Figure 1 Chest X-ray showing right diaphragmatic paralysis.

Discussion

The complete atrioventricular canal defect involves both inferior and superior compartments, the tricuspid and mitral valves are not formed as individual valves. A single ventricle is formed as a rare pathology and with the possibility of surgical treatment by means of palliative surgeries, when it is diagnosed in.6,7 the age and weight of the patient are determinants for their survival, as well as the early diagnosis of the anomaly, in order to avoid complications such as pulmonary hypertension, heart failure and death. that the patient can perform the surgery at an appropriate age, without it worsening his physical condition, for which he is supported with medication and continuous medical care.8-10 In this patient, the symptoms that I present during the first hours of life such as cyanosis and difficulty feeding and the presence of heart murmur made suspicion In the case of complex heart disease, the hospital where this case was analyzed has no hemodynamic or cardiac surgery service, so it had to move urgently with life support and drugs to a third level for its specialized care.
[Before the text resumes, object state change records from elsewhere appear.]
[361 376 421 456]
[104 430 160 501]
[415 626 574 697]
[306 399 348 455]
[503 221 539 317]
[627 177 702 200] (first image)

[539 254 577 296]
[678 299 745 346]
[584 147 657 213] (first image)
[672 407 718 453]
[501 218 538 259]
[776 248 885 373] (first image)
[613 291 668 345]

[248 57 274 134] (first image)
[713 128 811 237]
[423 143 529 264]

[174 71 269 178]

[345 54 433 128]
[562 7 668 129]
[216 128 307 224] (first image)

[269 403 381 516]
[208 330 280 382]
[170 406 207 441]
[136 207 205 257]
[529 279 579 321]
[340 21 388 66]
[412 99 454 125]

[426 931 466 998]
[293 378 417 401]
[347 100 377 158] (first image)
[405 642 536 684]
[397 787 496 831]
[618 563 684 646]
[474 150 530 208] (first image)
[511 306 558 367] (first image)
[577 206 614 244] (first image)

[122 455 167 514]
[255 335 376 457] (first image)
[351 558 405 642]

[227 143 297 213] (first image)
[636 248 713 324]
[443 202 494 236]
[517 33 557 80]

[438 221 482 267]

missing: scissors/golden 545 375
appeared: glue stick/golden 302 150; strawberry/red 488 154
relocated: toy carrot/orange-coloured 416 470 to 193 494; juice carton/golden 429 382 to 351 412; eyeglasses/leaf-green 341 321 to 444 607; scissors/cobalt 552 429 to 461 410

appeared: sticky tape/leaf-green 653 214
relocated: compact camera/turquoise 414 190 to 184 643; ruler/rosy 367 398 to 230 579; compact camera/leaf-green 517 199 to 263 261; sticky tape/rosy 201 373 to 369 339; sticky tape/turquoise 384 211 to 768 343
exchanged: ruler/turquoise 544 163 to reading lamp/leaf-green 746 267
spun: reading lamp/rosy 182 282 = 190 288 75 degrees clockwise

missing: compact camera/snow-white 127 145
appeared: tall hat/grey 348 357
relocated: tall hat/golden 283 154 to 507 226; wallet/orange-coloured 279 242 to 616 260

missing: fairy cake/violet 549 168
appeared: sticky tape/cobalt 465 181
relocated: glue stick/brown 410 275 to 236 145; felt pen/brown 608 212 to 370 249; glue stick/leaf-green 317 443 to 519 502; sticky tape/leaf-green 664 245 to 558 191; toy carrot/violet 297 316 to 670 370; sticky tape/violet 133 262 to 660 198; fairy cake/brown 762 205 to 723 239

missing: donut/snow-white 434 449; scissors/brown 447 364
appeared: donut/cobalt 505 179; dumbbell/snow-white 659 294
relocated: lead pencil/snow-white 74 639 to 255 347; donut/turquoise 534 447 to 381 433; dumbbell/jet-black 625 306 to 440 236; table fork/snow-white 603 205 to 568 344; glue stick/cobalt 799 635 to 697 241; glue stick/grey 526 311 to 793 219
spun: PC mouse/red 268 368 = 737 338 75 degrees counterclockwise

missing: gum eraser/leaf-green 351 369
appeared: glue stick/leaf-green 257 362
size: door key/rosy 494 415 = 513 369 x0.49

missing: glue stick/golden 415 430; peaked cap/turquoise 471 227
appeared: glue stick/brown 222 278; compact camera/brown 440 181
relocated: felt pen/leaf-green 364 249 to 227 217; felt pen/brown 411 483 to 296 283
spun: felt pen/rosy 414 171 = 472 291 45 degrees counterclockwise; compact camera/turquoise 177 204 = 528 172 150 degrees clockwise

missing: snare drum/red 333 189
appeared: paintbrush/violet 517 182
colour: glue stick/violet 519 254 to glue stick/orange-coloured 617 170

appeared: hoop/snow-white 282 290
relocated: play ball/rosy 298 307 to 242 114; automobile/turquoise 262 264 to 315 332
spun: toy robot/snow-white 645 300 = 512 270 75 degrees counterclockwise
Through surgery they separated the systemic and pulmonary circulation and anastomosis of the systemic venous return to the pulmonary circulation was performed. This surgery is usually achieved in two stages: connection of the superior vena cava to the pulmonary artery around 4-6 months of life (Glenn), to be completed later with connection of the inferior vena cava to the pulmonary circuit around the 4-6 years (Fontan), the quality of life of these patients is acceptably good, although in the long term (3-4 decades) complications can arise, they frequently require reoperations and eventually end up needing heart transplantation.11-13 According to comparative studies in the united states, the single ventricle manifests itself in 5 out of every 100,000 live births, the treatment is of the medical and surgical type which is more a palliative method than correction. With Fontan surgery, it is sought to close all communications between the right and left hemicardium and connect the cavas with the pulmonary arteries.15

During the surgery, the patient presented significant desaturation of oxygen and bradycardia requiring advanced resuscitation maneuvers that conditions hypoxic ischemic encephalopathy, with frequent endotracheal intubations injuring the airway with bacterial superinfection by enterobacter cloacae and nosocomial sepsis by multiresistant klebsiella pneumoniae, with tracheotomy, with alterations in the mechanics of swallowing by cerebral hypoxia being meritorious of gastrostomy and treatment with anticonvulsivante for the development of secondary seizures.

Conclusion

The clinical evolution of this patient was determined by the timely detection of the complications presented during the performed surgeries, the clinical manifestations presented at his birth determined the immediate management of his cardiopathy presenting lesions with high surgical mortality during his treatment and high morbidity in the long term. In this work there is no conflict of interest or any kind of financing, informed consent was made in the patient's care.

Acknowledgments

None.

Conflicts of interest

There were no financial interest or conflict of interest.